Sofort, als ich aufrecht und sicher im Sattel sitze, schnalze ich mit der Zunge und trabe Abbadon an. Ich schieße mit hoher Geschwindigkeit an Quirin und Viez vorbei. Quirin sitzt immer noch auf seinem Pferd, Viez hingegen ist schon abgestiegen, wahrscheinlich, als er mich gesehen hat. Aber als ich an ihm vorbeigaloppiere, sitzt er sofort wieder auf, das sehe ich noch, weil ich mich traue, einen Blick nach hinten zu werfen. Noch. Denn jetzt beginnt das Rennen. Viez weiß es genauso gut wie ich, und ich höre die Hufe seines Pferdes auf dem Steinboden aufschlagen.
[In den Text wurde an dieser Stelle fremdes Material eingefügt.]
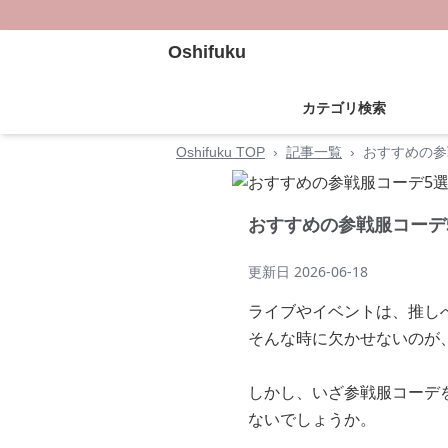
Oshifuku
カテゴリ検索
Oshifuku TOP
›
記事一覧
›
おすすめの参
おすすめの参戦服コーデ
更新日
2026-06-18
ライブやイベントは、推し
そんな時に欠かせないのが
しかし、いざ参戦服コーデ
ないでしょうか。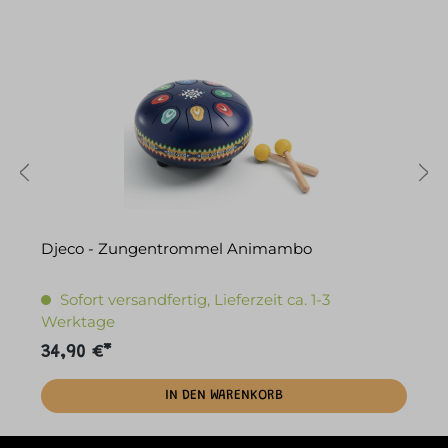
Djeco - Zungentrommel Animambo
D
Sofort versandfertig, Lieferzeit ca. 1-3
Werktage
34,90 €*
5
IN DEN WARENKORB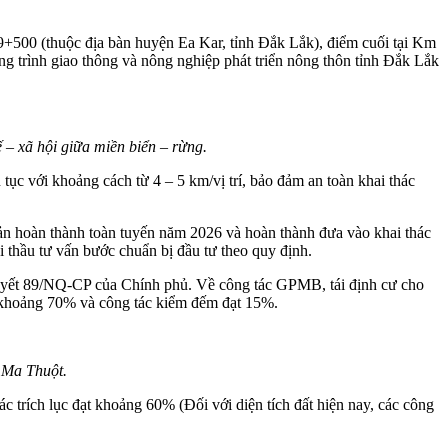
+500 (thuộc địa bàn huyện Ea Kar, tỉnh Đắk Lắk), điểm cuối tại Km
g trình giao thông và nông nghiệp phát triển nông thôn tỉnh Đắk Lắk
 – xã hội giữa miền biển – rừng.
tục với khoảng cách từ 4 – 5 km/vị trí, bảo đảm an toàn khai thác
bản hoàn thành toàn tuyến năm 2026 và hoàn thành đưa vào khai thác
 thầu tư vấn bước chuẩn bị đầu tư theo quy định.
uyết 89/NQ-CP của Chính phủ. Về công tác GPMB, tái định cư cho
ạt khoảng 70% và công tác kiểm đếm đạt 15%.
 Ma Thuột.
 trích lục đạt khoảng 60% (Đối với diện tích đất hiện nay, các công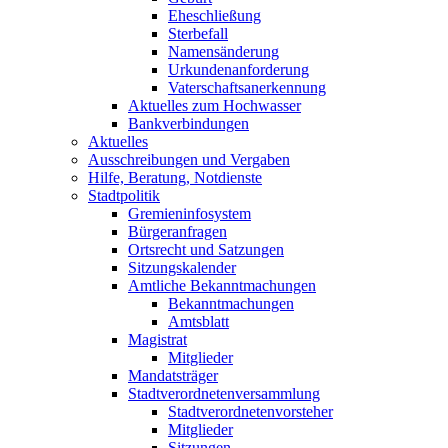
Eheschließung
Sterbefall
Namensänderung
Urkundenanforderung
Vaterschaftsanerkennung
Aktuelles zum Hochwasser
Bankverbindungen
Aktuelles
Ausschreibungen und Vergaben
Hilfe, Beratung, Notdienste
Stadtpolitik
Gremieninfosystem
Bürgeranfragen
Ortsrecht und Satzungen
Sitzungskalender
Amtliche Bekanntmachungen
Bekanntmachungen
Amtsblatt
Magistrat
Mitglieder
Mandatsträger
Stadtverordnetenversammlung
Stadtverordnetenvorsteher
Mitglieder
Sitzungen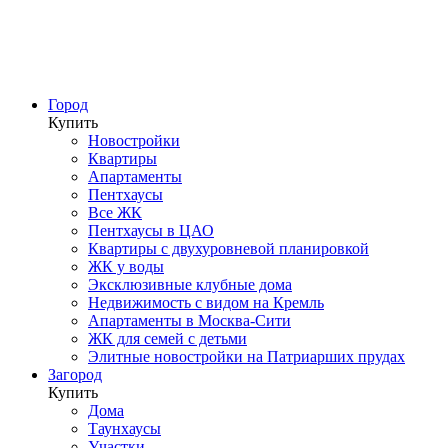
Город
Купить
Новостройки
Квартиры
Апартаменты
Пентхаусы
Все ЖК
Пентхаусы в ЦАО
Квартиры с двухуровневой планировкой
ЖК у воды
Эксклюзивные клубные дома
Недвижимость с видом на Кремль
Апартаменты в Москва-Сити
ЖК для семей с детьми
Элитные новостройки на Патриарших прудах
Загород
Купить
Дома
Таунхаусы
Участки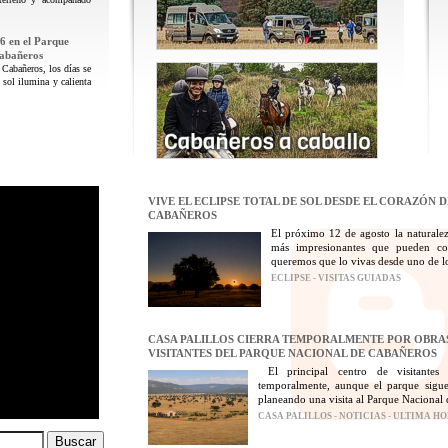
6 en el Parque
Cabañeros
 Cabañeros, los días se
 sol ilumina y calienta
VIVE EL ECLIPSE TOTAL DE SOL DESDE EL CORAZÓN 
CABAÑEROS
El próximo 12 de agosto la naturalez
más impresionantes que pueden con
queremos que lo vivas desde uno de los
ECLIPSE - VISITAS GUIADAS
CASA PALILLOS CIERRA TEMPORALMENTE POR OBRAS
VISITANTES DEL PARQUE NACIONAL DE CABAÑEROS
El principal centro de visitantes
temporalmente, aunque el parque sigue
planeando una visita al Parque Nacional 
CASA PALILLOS - NOTICIAS - ULTIMA H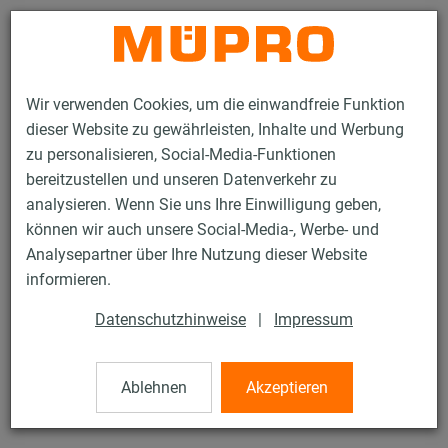
Kontakt
Wir verwenden Cookies, um die einwandfreie Funktion
dieser Website zu gewährleisten, Inhalte und Werbung
zu personalisieren, Social-Media-Funktionen
bereitzustellen und unseren Datenverkehr zu
analysieren. Wenn Sie uns Ihre Einwilligung geben,
Produkte
Befestigungstechnik
Schallschutz
können wir auch unsere Social-Media-, Werbe- und
Rohrschellen mit Schalldämmung
ISO-Schellen RG 80
Analysepartner über Ihre Nutzung dieser Website
22 / 23
informieren.
Datenschutzhinweise
|
Impressum
ISO-Schellen RG 80
Ablehnen
Akzeptieren
mit DÄMMGULAST® und ISO-Schale, verzinkt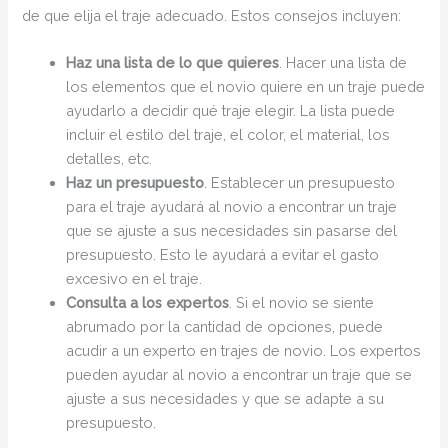
de que elija el traje adecuado. Estos consejos incluyen:
Haz una lista de lo que quieres
. Hacer una lista de
los elementos que el novio quiere en un traje puede
ayudarlo a decidir qué traje elegir. La lista puede
incluir el estilo del traje, el color, el material, los
detalles, etc.
Haz un presupuesto
. Establecer un presupuesto
para el traje ayudará al novio a encontrar un traje
que se ajuste a sus necesidades sin pasarse del
presupuesto. Esto le ayudará a evitar el gasto
excesivo en el traje.
Consulta a los expertos
. Si el novio se siente
abrumado por la cantidad de opciones, puede
acudir a un experto en trajes de novio. Los expertos
pueden ayudar al novio a encontrar un traje que se
ajuste a sus necesidades y que se adapte a su
presupuesto.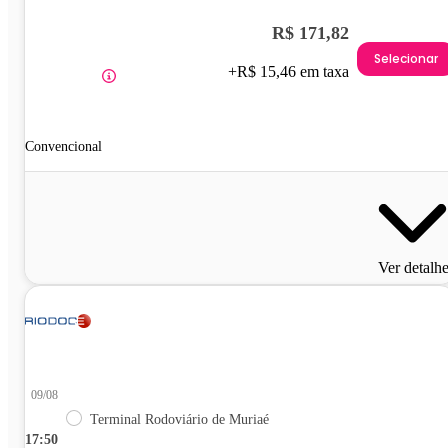
R$ 171,82
Selecionar
+R$ 15,46 em taxa
Convencional
Ver detalh
09/08
Terminal Rodoviário de Muriaé
17:50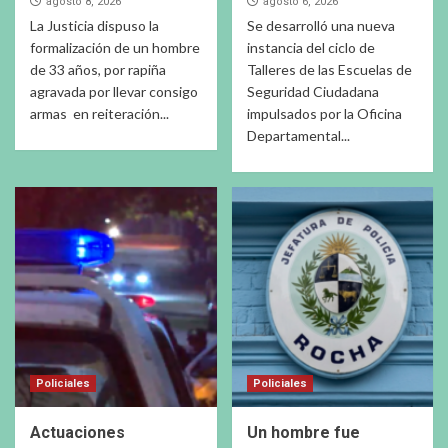
agosto 8, 2026
agosto 6, 2026
La Justicia dispuso la
Se desarrolló una nueva
formalización de un hombre
instancia del ciclo de
de 33 años, por rapiña
Talleres de las Escuelas de
agravada por llevar consigo
Seguridad Ciudadana
armas en reiteración...
impulsados por la Oficina
Departamental...
Policiales
Policiales
Actuaciones
Un hombre fue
Das Schnalzen seiner Zunge treibt meinen Ehrgeiz noch mehr an, und ich drücke mit meinen Oberschenkeln so fest wie kann gegen Abbadons Körper. Ich habe einen großen Vorsprung und bin mir sicher, dass ich auch dieses Rennen wieder für mich entscheiden werde. Nur reitet Viez jetzt nicht mehr die rotbraune Stute aus unserem Stall, sondern sein Pferd. Ich bin auch schon auf dem Pferd geritten, und es war schnell, ja, nur war mir an dem Tag die Geschwindigkeit sehr willkommen. Jetzt hingegen ist sie mein Feind. Der Wind lässt meinen Zopf auf meinen Rücken schlagen, und mir kommen sogar Tränen in die Augen bei dem peitschenden Wind. Noch ist Viez hinter mir, aber wie lange noch? Ich schlage den gleichen Weg wie bei unseren ersten und letzten Rennen ein, quer durch den Wald in Richtung der kleinen Lichtung. Jetzt spüre ich das Pferd nah in meinem Rücken, und ich werde nervös, ich will nicht verlieren. Meine schwitzigen Hände umklammern die Zügel noch fester, und ich trabe Abbadon weiter an. Ich bin mir nicht sicher, ob das schon seine Höchstgeschwindigkeit ist, aber wenn nicht, werde ich alles aus ihm rausholen, was geht.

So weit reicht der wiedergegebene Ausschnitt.